Live It: Are there bends in the road of your life that makes it hard for you to draw closer to Jesus? Close your eyes. Imagine your life is a hiking trail. Where are the bends that aren’t spiritually helpful? Ask Jesus to make straight the path of your spiritual life. Ask God to inspire you to call out to him. If necessary, head to confession this week to fill in some valleys. 

Sunday Readings for December 13th, 2020.

Breath. Breath. Breath.

I rolled over the other night to find myself face to face with my beautiful, beloved bride. She was sound asleep and was, how shall I say it, melodiously breathing deeply. It was then that a warm gust of moist breath hit me in the face. It struck me that it felt like it had been a long time since someone breathed in my face. In this time of social distancing and mask wearing, I haven’t felt the warmth of someone else’s breath for a while, thank God. 

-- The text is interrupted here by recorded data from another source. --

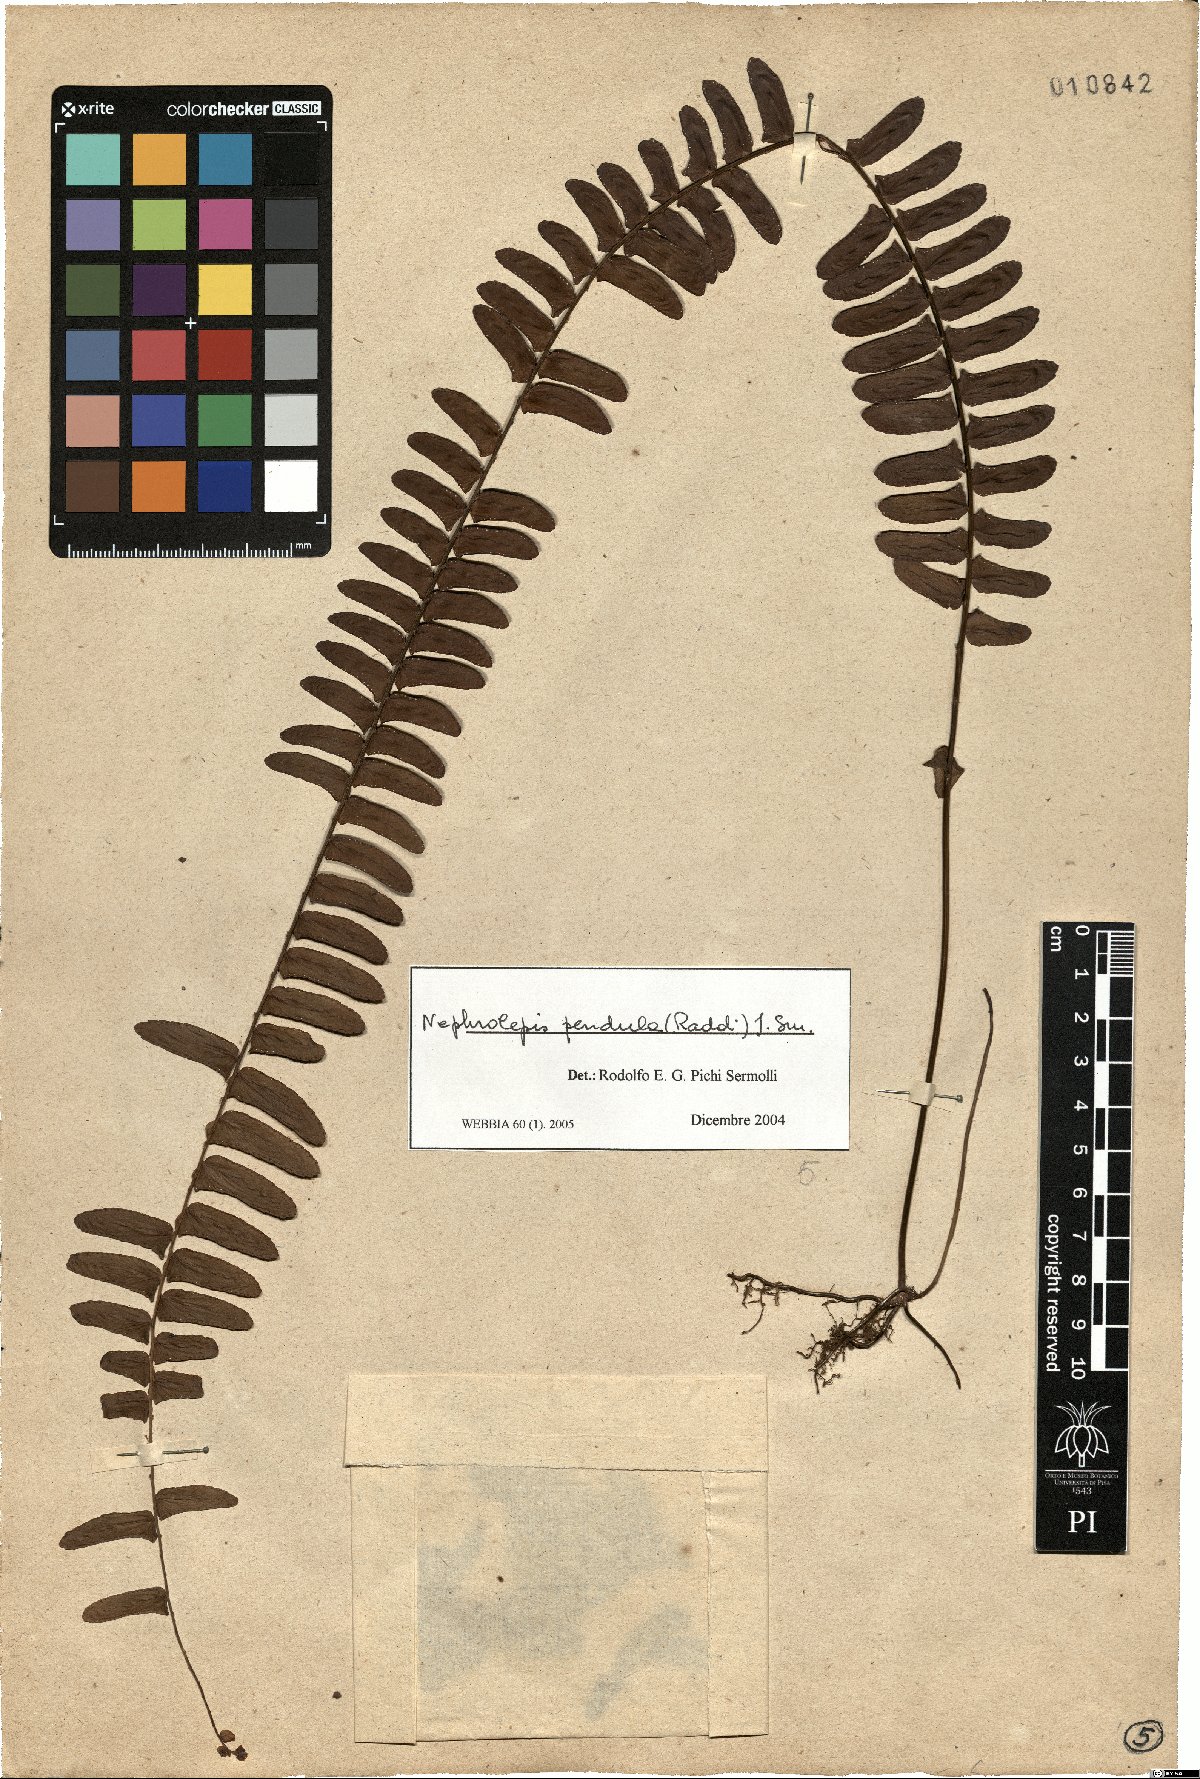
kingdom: Plantae
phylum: Tracheophyta
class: Polypodiopsida
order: Polypodiales
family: Nephrolepidaceae
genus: Nephrolepis
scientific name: Nephrolepis pendula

Truth be told, it’s not like I was getting explicitly breathed on a lot in the past either. It is such an intimate thing to happen, we just don’t normally feel other adults breaths on our face. Sure when you have kids it will happen that one of them will climb into your arms, say something cute, sigh, and then breath out deeply all over you. But how often would you purposefully share breath with another adult and know it, feel it? Rarely right? 

So it strikes me as odd that in this Sunday’s Gospel Jesus, in the midst of his post resurrection appearance, breathed on his disciples. Can you imagine being the disciples? Your best friend, leader, and messiah actually rises from the dead, he shows up, says a couple things, and then breaths on you. Why?

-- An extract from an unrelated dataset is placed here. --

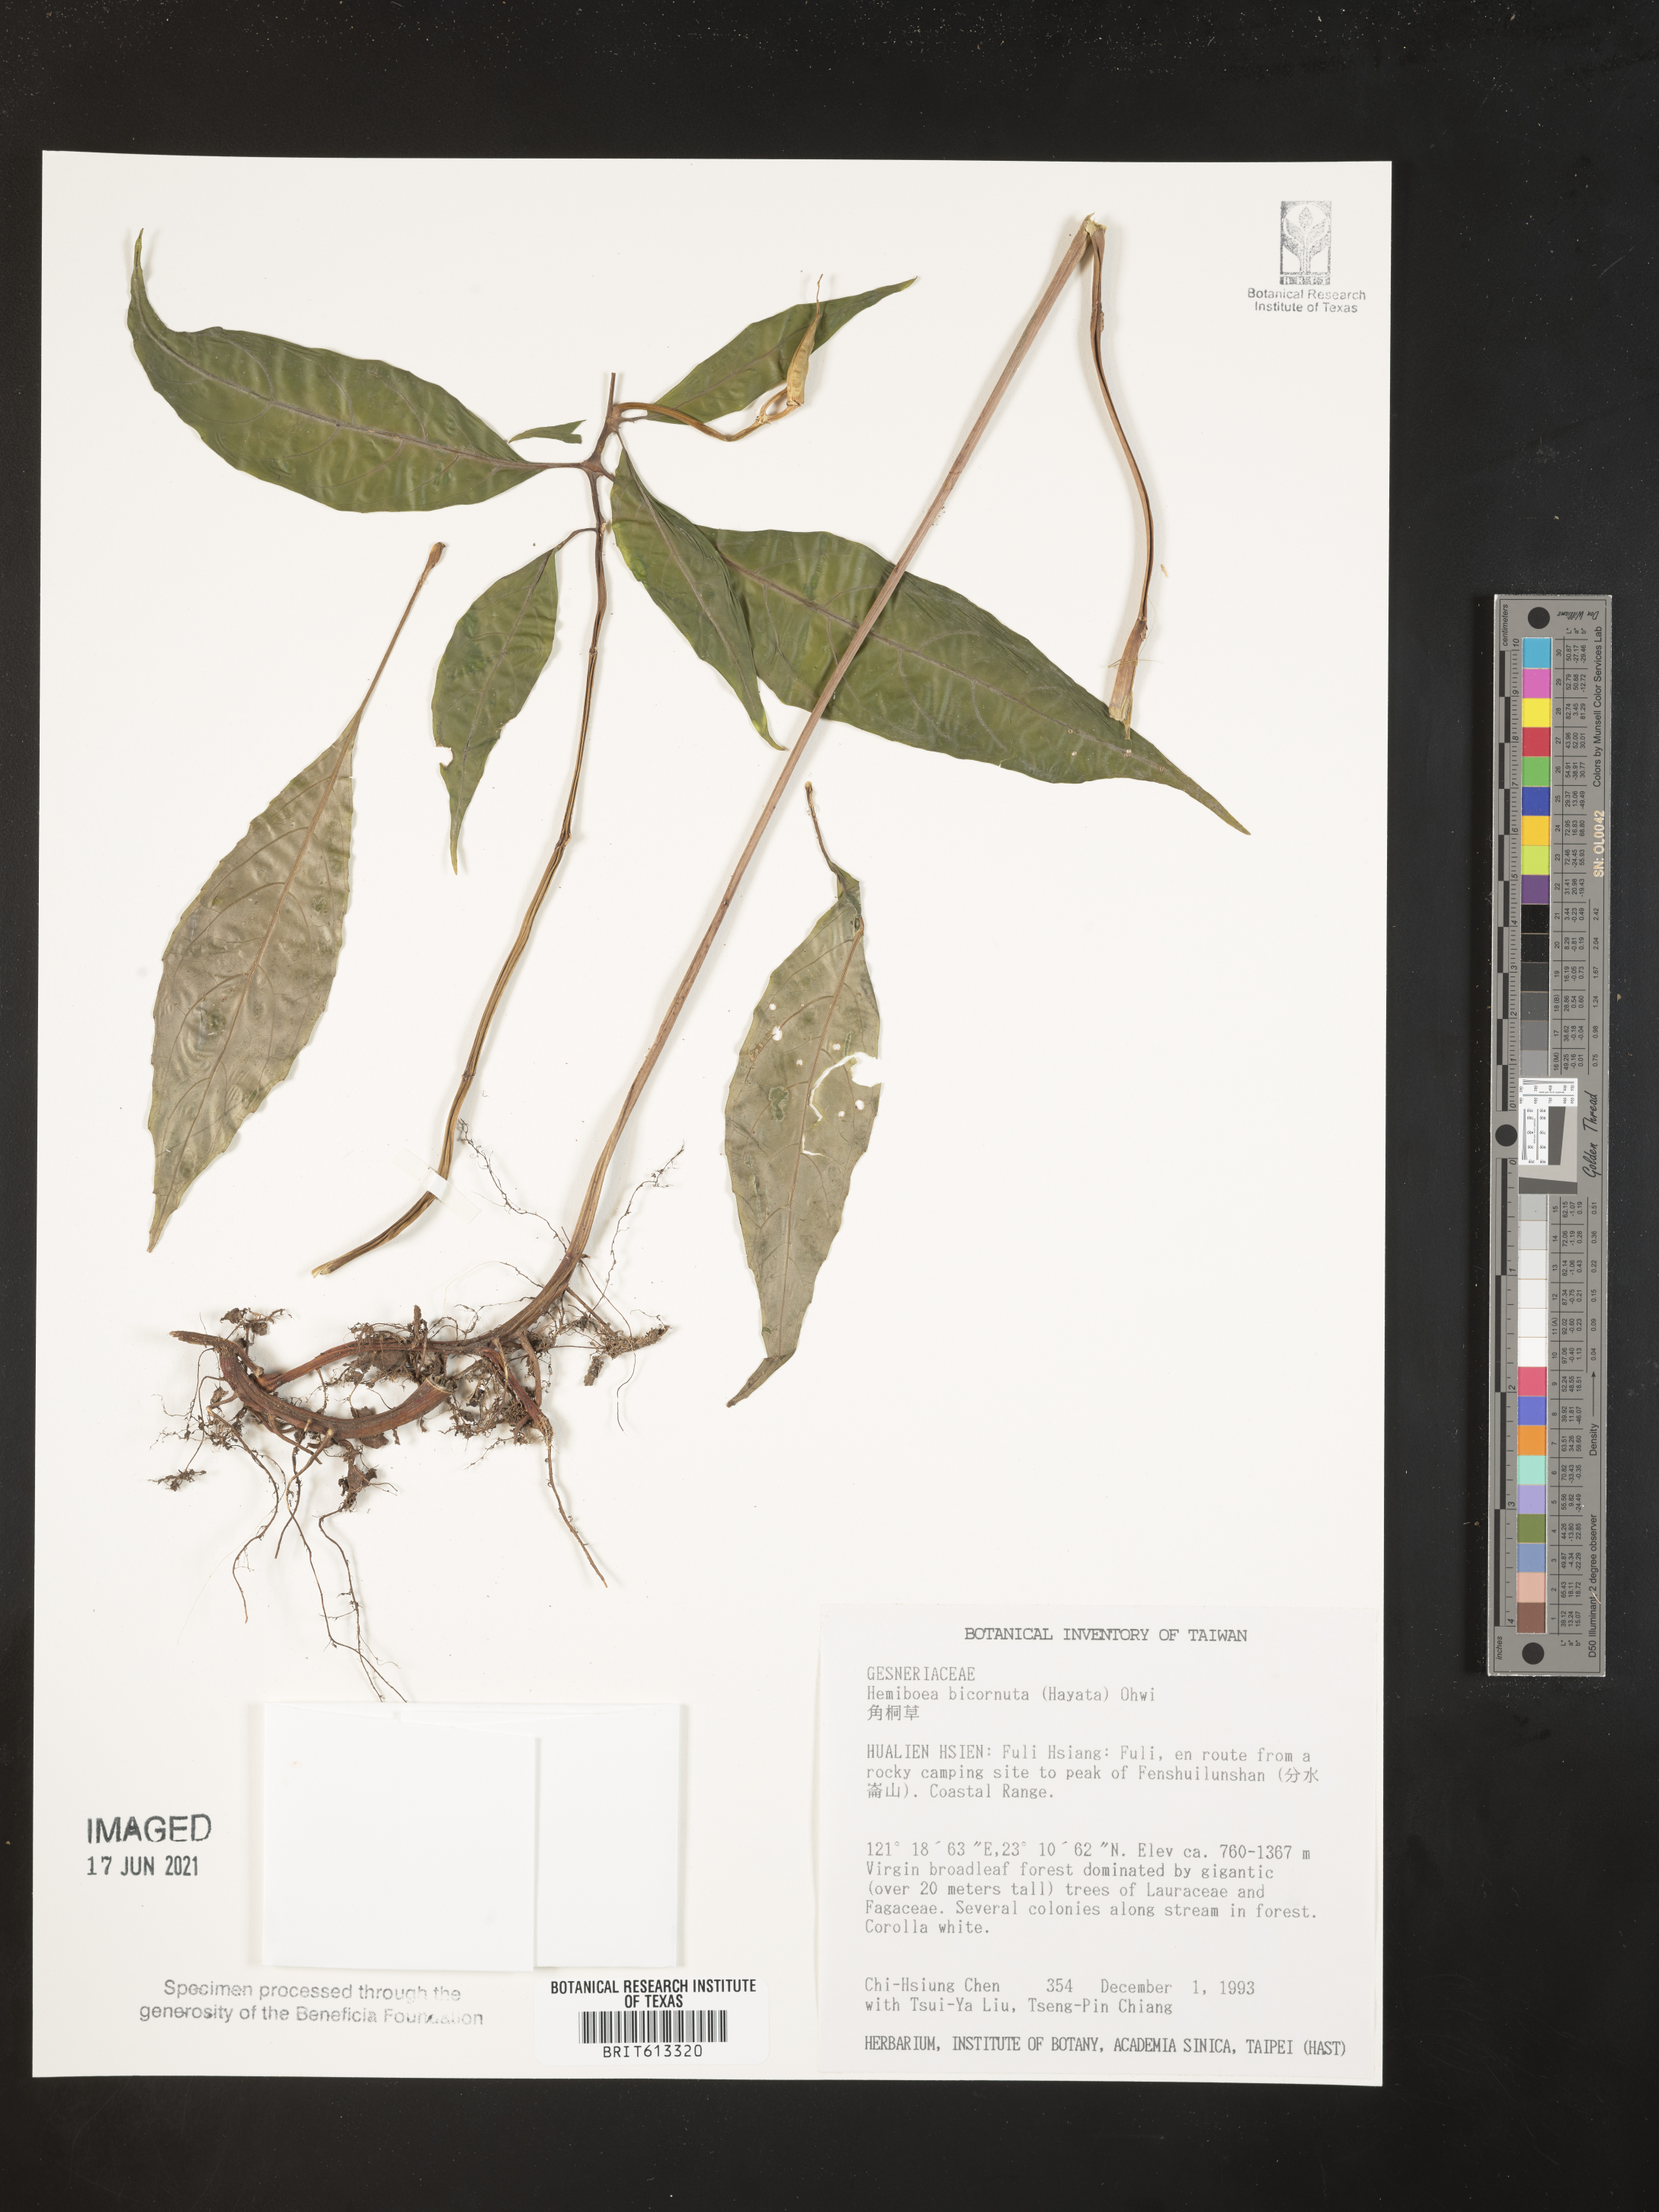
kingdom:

Jesus’ breathing onto/into his disciples reminds us of the Book of Genesis in the Old Testament. In Genesis 2:7 God made man out of the dust of the ground and “blew into his nostrils the breath of life, and the man became a living being.” Just as God gave life to man by making this carbon bag filled with mostly water into a living, breathing, conscious thing, Jesus breaths the breath of life into the disciples. His breath gives them new life, a life in the Spirit and as the Church. 

When people talk about hearing a good talk or reading a particularly good religious book or quote, what do they call it? Inspiring. If someone shouts “Eureka! I’ve figured it out.” They have been inspired. Jesus literally expires his breath and by doing so  inspires the disciples, and indeed the whole Church, to complete his mission. Jesus has preached and commanded and now Jesus is giving inspiration to his followers one last time.

The Hebrew word for God’s breath that was used in Genesis 2:7 is ruach. This word can be used for breath and often is. The other meaning of ruach is spirit. By breathing on his followers, Jesus is literally giving them the Holy Spirit. He is breathing his very life and indeed his Spirit into the disciples and into the whole Church. The very next thing Jesus says is, “Receive the Holy Spirit…” Boom. 

This Sunday we should probably refrain from receiving anyone else’s breath. But we can and should know the intimacy Jesus wants to have with us. How close? He wants to breath on us. We can know with confidence that Jesus Christ has and will breath his life, his inspiration, and his Holy Spirit into the Church – into us! Come Holy Spirit!

LIVE IT: On Sunday, take 12 big, deep, from your tummy, breaths. With each one pray, “Come Holy Spirit!”, either when you breath in or out.